Thursday 3 July 2008

Powerful Learning

I am reminded, sorting through my papers, of a paper at BERA in Warwick in 2006 by Peggy Lee (peggy@power-ed.co.nz) from New Zealand. Based on interviews with primary and secondary children, she proposes ten principles of powerful learning:
1. Make learning fun
2. Trust us to choose who we work with some of the time.
3. We need to make some choices about what we learn so we can work on things that interest us.
4. Let us walk around when we are learning. Silent static kids are not necessarily learning best.
5. Learning needs to be hands-on, doing things, even teaching things to others.
6. Using technology helps me - we done use computers enough or properly
7. Let us know how we are doing and how to make better progress.
8. We like to set some learning goals for ourselves.
9. Give us time to do things properly, and don't waste it by repeating over complicated instructions.

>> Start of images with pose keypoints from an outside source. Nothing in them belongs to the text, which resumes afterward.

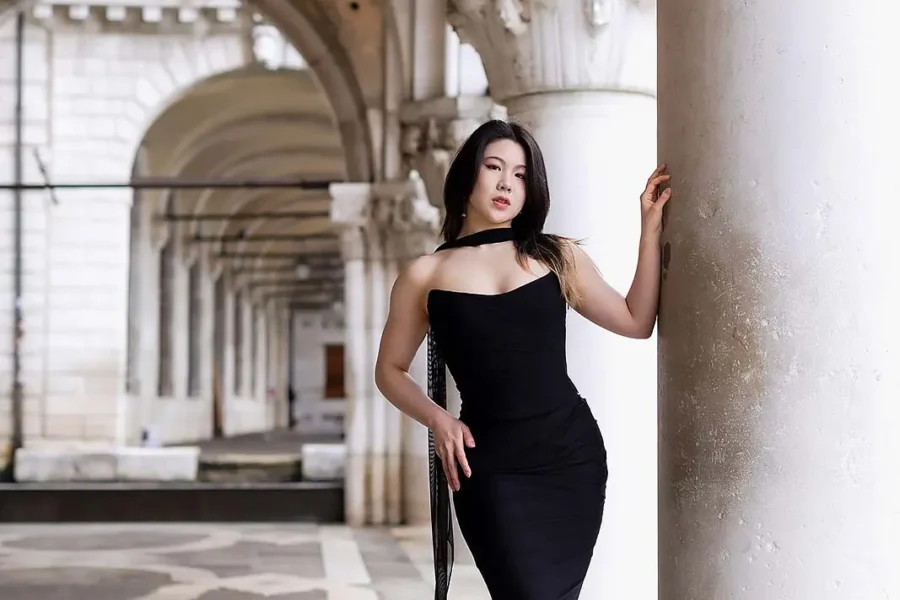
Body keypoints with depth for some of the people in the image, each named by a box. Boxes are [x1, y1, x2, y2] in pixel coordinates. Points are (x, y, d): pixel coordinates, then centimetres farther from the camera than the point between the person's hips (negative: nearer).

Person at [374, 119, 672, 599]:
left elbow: (636, 321, 9)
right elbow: (390, 370, 11)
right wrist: (437, 419, -6)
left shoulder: (557, 257, 10)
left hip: (573, 455, 2)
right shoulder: (425, 275, 5)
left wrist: (650, 229, 5)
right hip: (492, 467, -2)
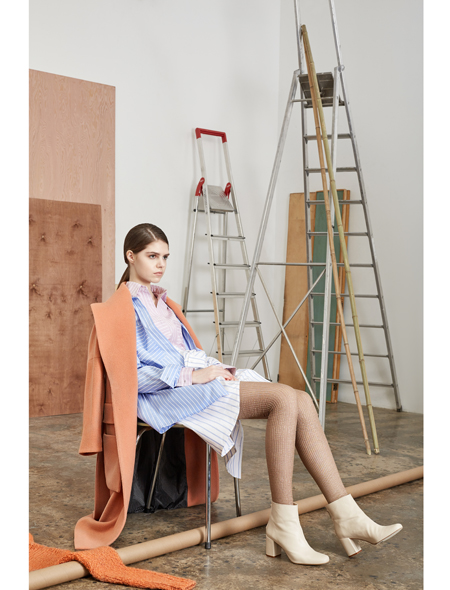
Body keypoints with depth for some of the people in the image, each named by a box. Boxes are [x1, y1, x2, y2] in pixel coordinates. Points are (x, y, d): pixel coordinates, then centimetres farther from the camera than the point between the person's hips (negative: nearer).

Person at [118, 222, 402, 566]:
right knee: (284, 398, -26)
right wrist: (193, 375, -17)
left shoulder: (159, 299, 24)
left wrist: (213, 367, 7)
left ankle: (346, 515, -17)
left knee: (300, 400, -13)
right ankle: (283, 523, -22)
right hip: (169, 393, -8)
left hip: (196, 378, 8)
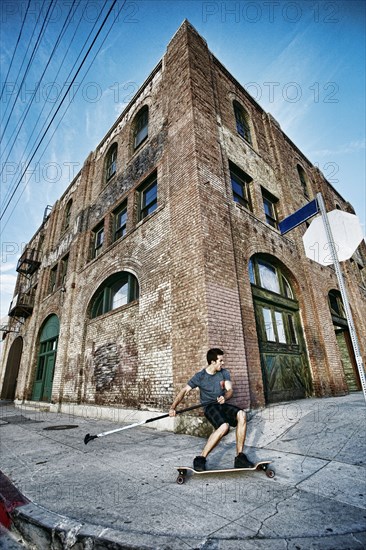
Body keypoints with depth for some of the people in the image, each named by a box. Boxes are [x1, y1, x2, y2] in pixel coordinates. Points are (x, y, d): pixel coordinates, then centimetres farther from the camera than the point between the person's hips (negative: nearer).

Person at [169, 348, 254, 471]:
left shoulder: (224, 373, 5)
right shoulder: (199, 376, -6)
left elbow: (230, 390, -4)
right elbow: (184, 391, -6)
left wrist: (225, 397, -28)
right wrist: (173, 407, -19)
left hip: (223, 405, 4)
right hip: (209, 407, -4)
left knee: (242, 414, -25)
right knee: (224, 426, -33)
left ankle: (240, 457, -16)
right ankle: (201, 459, -18)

10. Make learning more real, going out more, meeting people and linking with children around the world. Learning needs to be communal.

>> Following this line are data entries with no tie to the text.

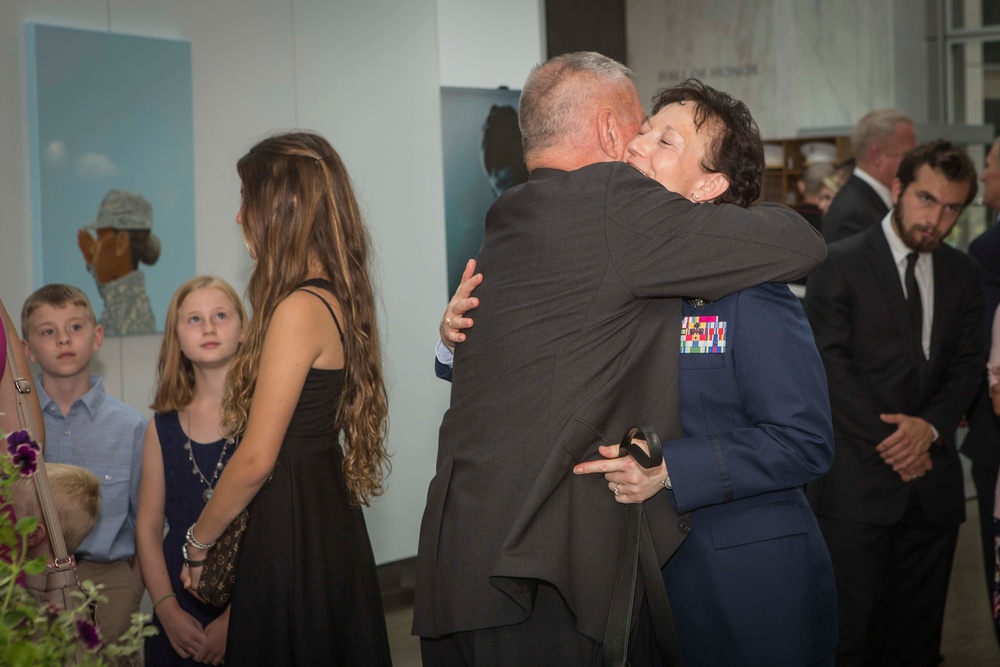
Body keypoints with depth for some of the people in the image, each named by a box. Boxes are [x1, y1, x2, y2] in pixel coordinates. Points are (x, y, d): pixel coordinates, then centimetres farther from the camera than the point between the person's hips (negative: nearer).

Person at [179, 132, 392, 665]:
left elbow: (256, 459, -18)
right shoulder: (339, 297, 8)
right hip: (331, 518, 9)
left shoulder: (299, 310, -19)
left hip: (291, 535, -9)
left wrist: (198, 541, -5)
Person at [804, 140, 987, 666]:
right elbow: (830, 365, -9)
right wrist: (888, 444, -12)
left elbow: (968, 366, 9)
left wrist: (931, 425, -10)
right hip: (857, 481, -5)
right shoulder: (839, 264, -4)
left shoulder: (963, 276, 13)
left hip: (933, 482, 5)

A powerful conclusion is to involve children and young people in their own learning and schooling, and make sure they have a proper voice.
Peggy adds: I have continued to work with these ideas and am currently leading a NZ Ministry of Education project working in 10 rural schools looking at student decision-making: teachers and student views and practices. Our revised curriculum here has allowed this kind of investigation with a focus on ‘key competencies for learning’. I am also working in four other primary/middle schools helping with strategic planning, curriculum & assessment practices and implementing the new key competencies for learning.